Debunking ccache myths redux

Since my original post from two years ago didn’t reach yet all the users, and some of the developers as well, I would like to reiterate that you should not be enabling ccache unconditionally.

It seems like our own (Gentoo’s) documentation is still reporting that using ccache makes build “10 to 5 times faster”. I’ll call this statement for what it is: bullshit. The rebuild of the same package might have such a hit, but not the normal emerge process of a standard user with Gentoo. If anything at all, the use of ccache will slow your build down, and even add further failure cases and make it difficult to identify errors.

Now, since the approach last time might not have been clear enough, let me try a different one, by describing the steps it takes when you call it:

  • it has to parse the commandline to make sure you’re calling it for a single compile, it won’t do any good if you’re using it to link, or to build multiple source files at once (you can, especially if you use -fwhole-program, but that’s for another day to write about), so in those cases, the command is passed through to the compiler itself;
  • once it knows that it’s doing a single compile, it changes the call to the compiler so that instead it simply preprocess the file, and stores the result in a temporary area;
  • now it’s time to hash the data, with md4 (the parent of MD5), that as the man page suggests is a strong hash; this has good reasons to be strong, but it also means that it takes some time to hash the content; we’re not talking about the source files themselves, that are usually very small and thus quick to hash, but rather of the preprocessed file, which includes all the headers used… a quick example on my system, by just including eight common header files, produces a 120KB output (with -O2 and _FORTIFY_SOURCE… it goes down to 93KB if -O0 is used); to that add the extra information that ccache has to save (check the man pages for those);
  • now it has to search the filesystem, within its cache directory, if there is a file with the same md4; if there is, it gets either copied (or experimentally hardlinked, but let’s not go there for now), otherwise the preprocessed file is compiled and copied in the cache instead; in either case, it involves copying the object file from one side to the other.

Now, we can identify three main time-consuming operations: preprocessing, hashing and copying; all of them are executed whether this is a hit or a miss; if it’s a miss you add to that the actual build. How do they fare about the kind of resources used? Hashing, just like compiling, is a CPU-intensive operation; preprocessing is mixed (you got to read the header files from around the disk); copying is I/O-intensive. Given that nowadays most systems have multiple CPU and find themselves slowing down on I/O (the tinderbox taught me that the hard way), the copying of files around is going to slow down the build quite a bit. Even more so when the hit-to-miss ration is high. The tinderbox, when rebuilding the same failing packages over and over again (before I started masking the packages that failed at any given time), had a 40% hit-to-miss ratio and was slowed down by using ccache.

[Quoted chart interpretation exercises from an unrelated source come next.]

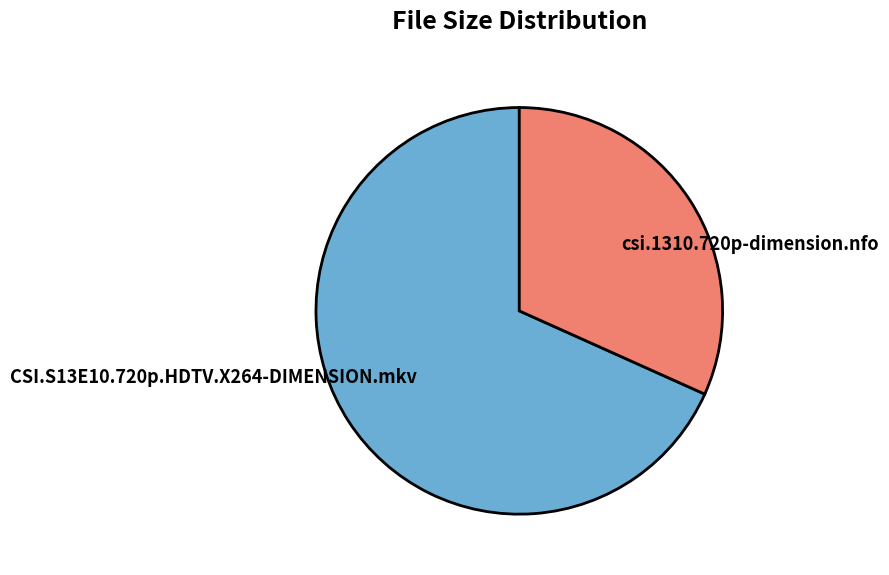

Which has a higher value, csi.1310.720p-dimension.nfo or CSI.S13E10.720p.HDTV.X264-DIMENSION.mkv?

CSI.S13E10.720p.HDTV.X264-DIMENSION.mkv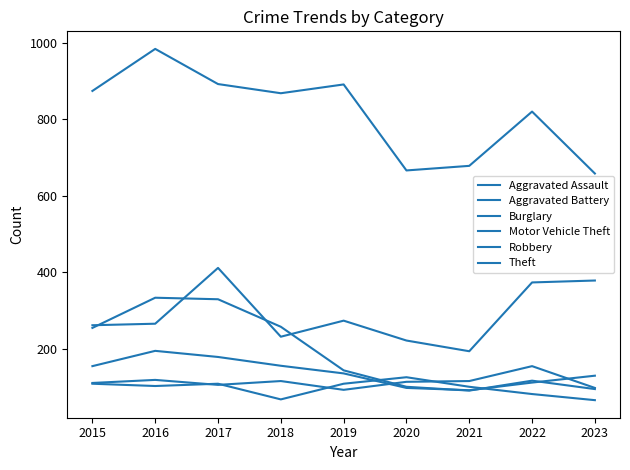

What is the maximum value for Burglary?

333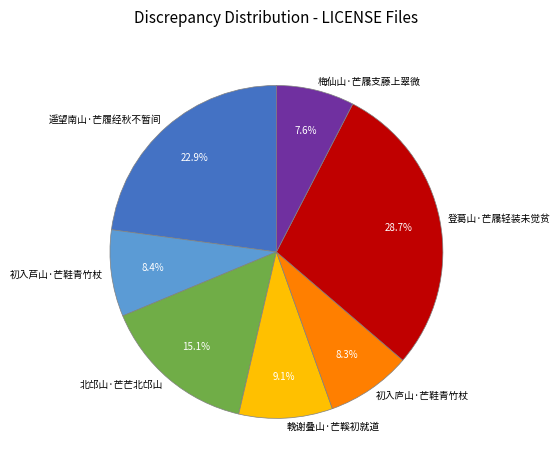

Is there a majority slice in this chart?

No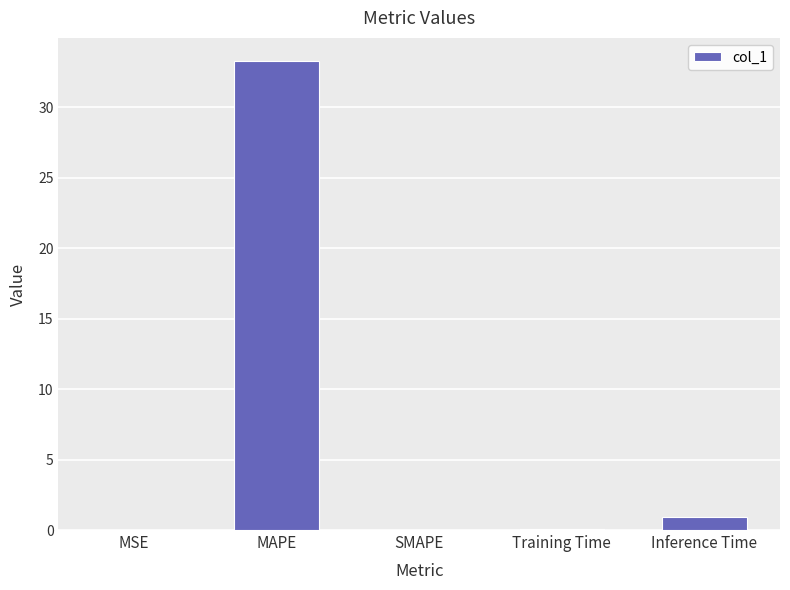

What is the average value?

6.9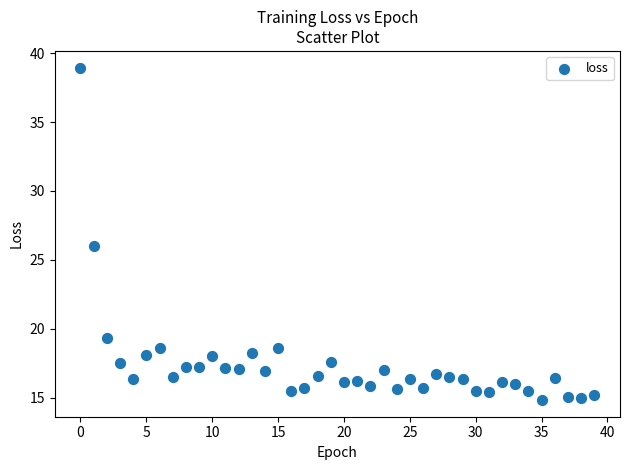

What is the range of Y values (max minus min)?

24.1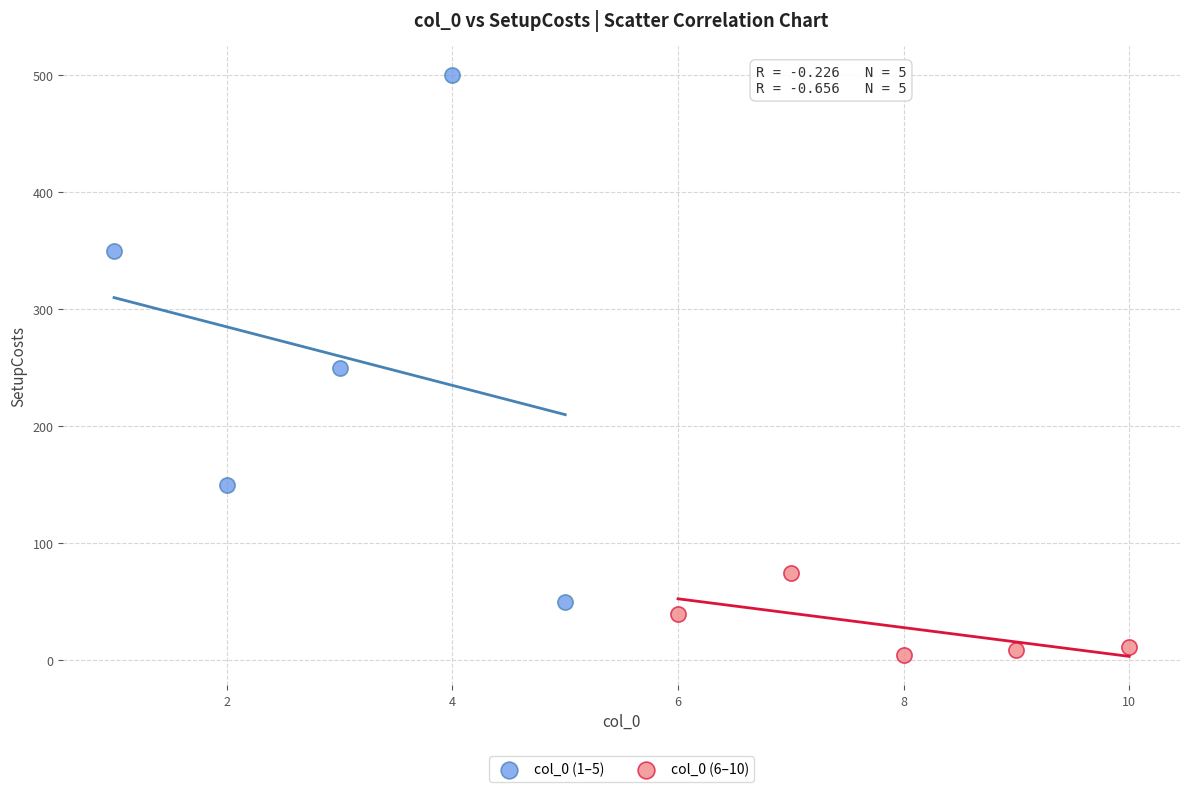

Which series has the largest Y range (max minus min)?

col_0 (1–5)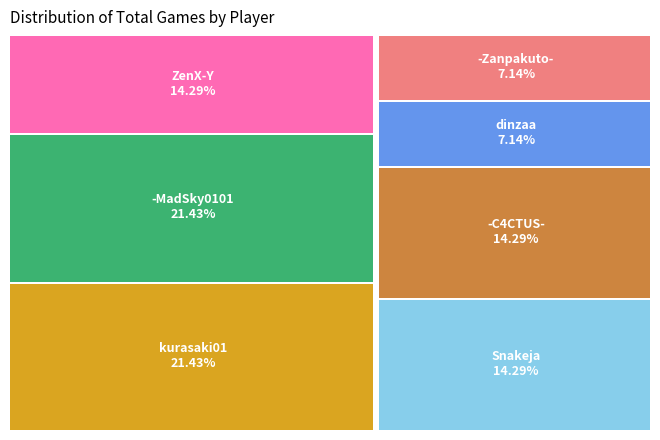

What is the smallest slice in the pie chart?

-Zanpakuto-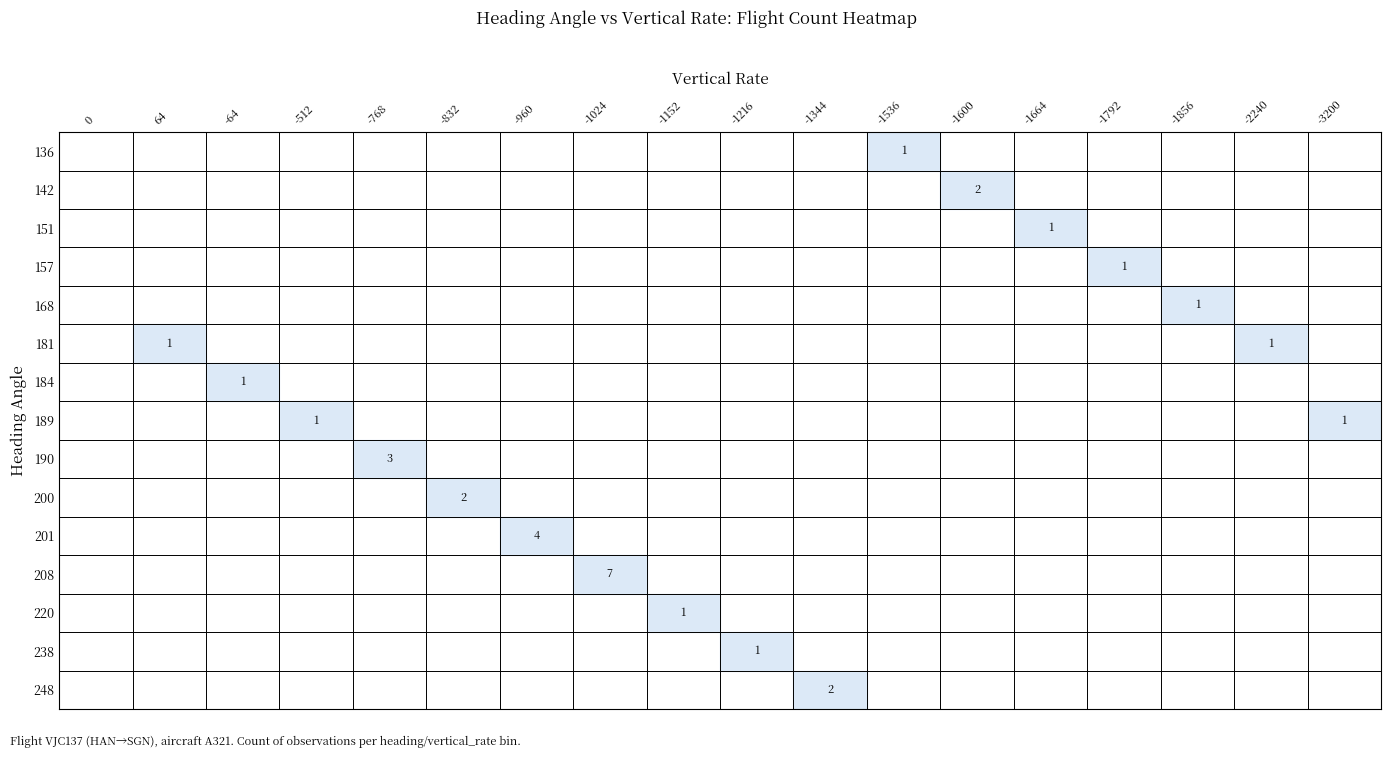

Between -1536 and -2240, which is larger?

-1536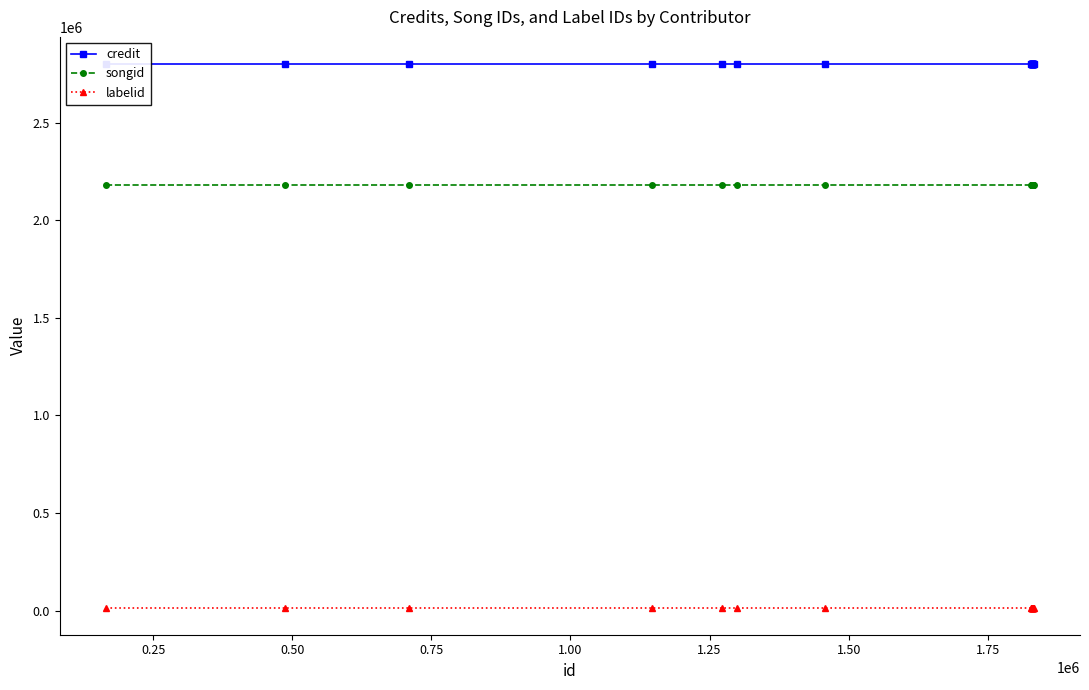

True or false: labelid and songid cross at least once.

False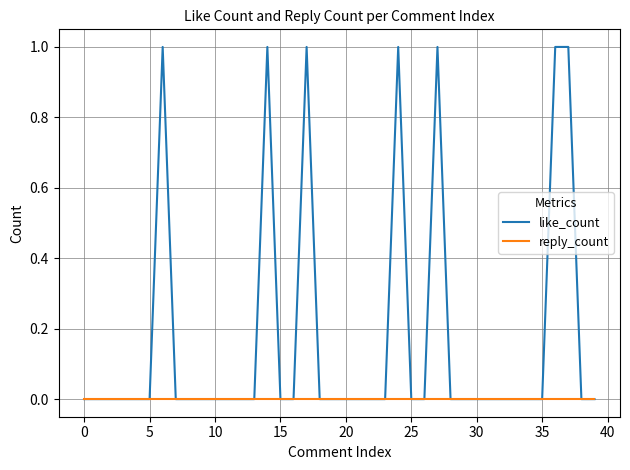

What are all the series names shown in the legend?

like_count, reply_count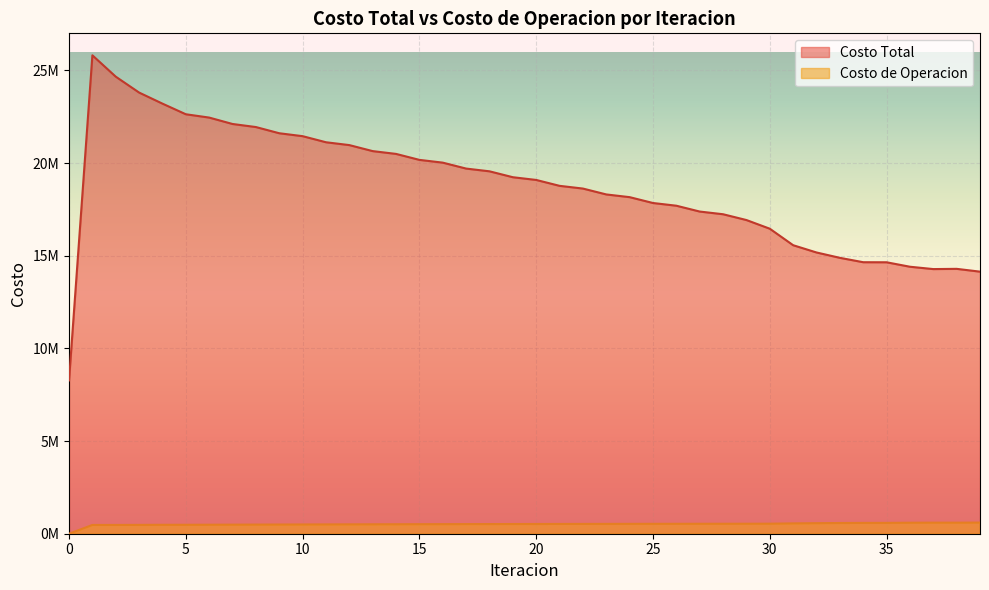

True or false: Costo de Operacion and Costo Total intersect in this chart.

False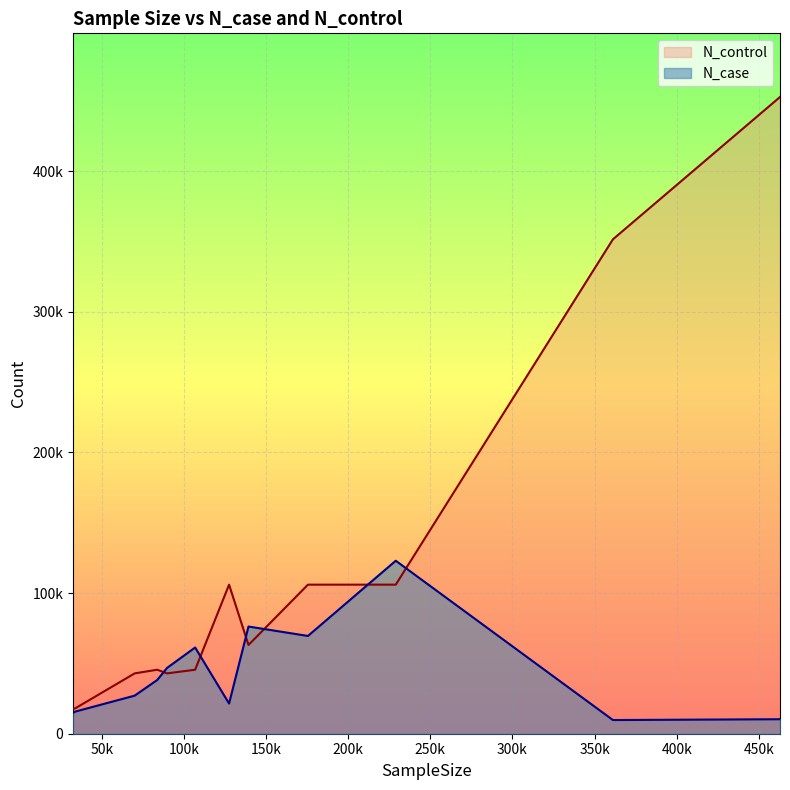

Is it true that N_control equals 107819 at 139274?

False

Now, as I already wrote, there is no reason to expect that the same exact code is going to be rebuilt so often on a normal Gentoo system… even if minor updates to the same package were to share most of the source code (without touching the internal header files), for ccache to work you’d have to leave untouched compiler, flags, and all the headers of all the dependent libraries… and this often includes the system header files from linux-headers. And even if all these conditions were to hold true, you’d have to have rebuilt object files for a total size smaller than the cache size, in-between, or the objects would have had expired. If you think that 2GB is a lot, think again, if you were to use -ggdb especially.

Okay now there are some cases where you might care about ccache because you are rebuilding the same package; that includes patch-testing and live ebuilds. In these cases you should not simply set FEATURES=ccache, but you can instead make use of the per-package environment files. You can then choose two options: you can do what Portage does (setting PATH so that the ccache wrappers are found before the compilers themselves) or you can simply re-set the CC variable, such as export CC="ccache gcc". Just set it in /etc/portage/env/$CATEGORY/$PN and you’re done.

Now it would be nice if our terrific Documentation team – instead of deciding once again (the last time was with respect to alsa-drivers) that they know better what the developers should support – would understand that stating in the handbook that ccache somehow magically makes normal updates “5 to 10 times faster” is foolish and should be avoided. Unfortunately upon my request the answer hasn’t been what you’d expect from logic.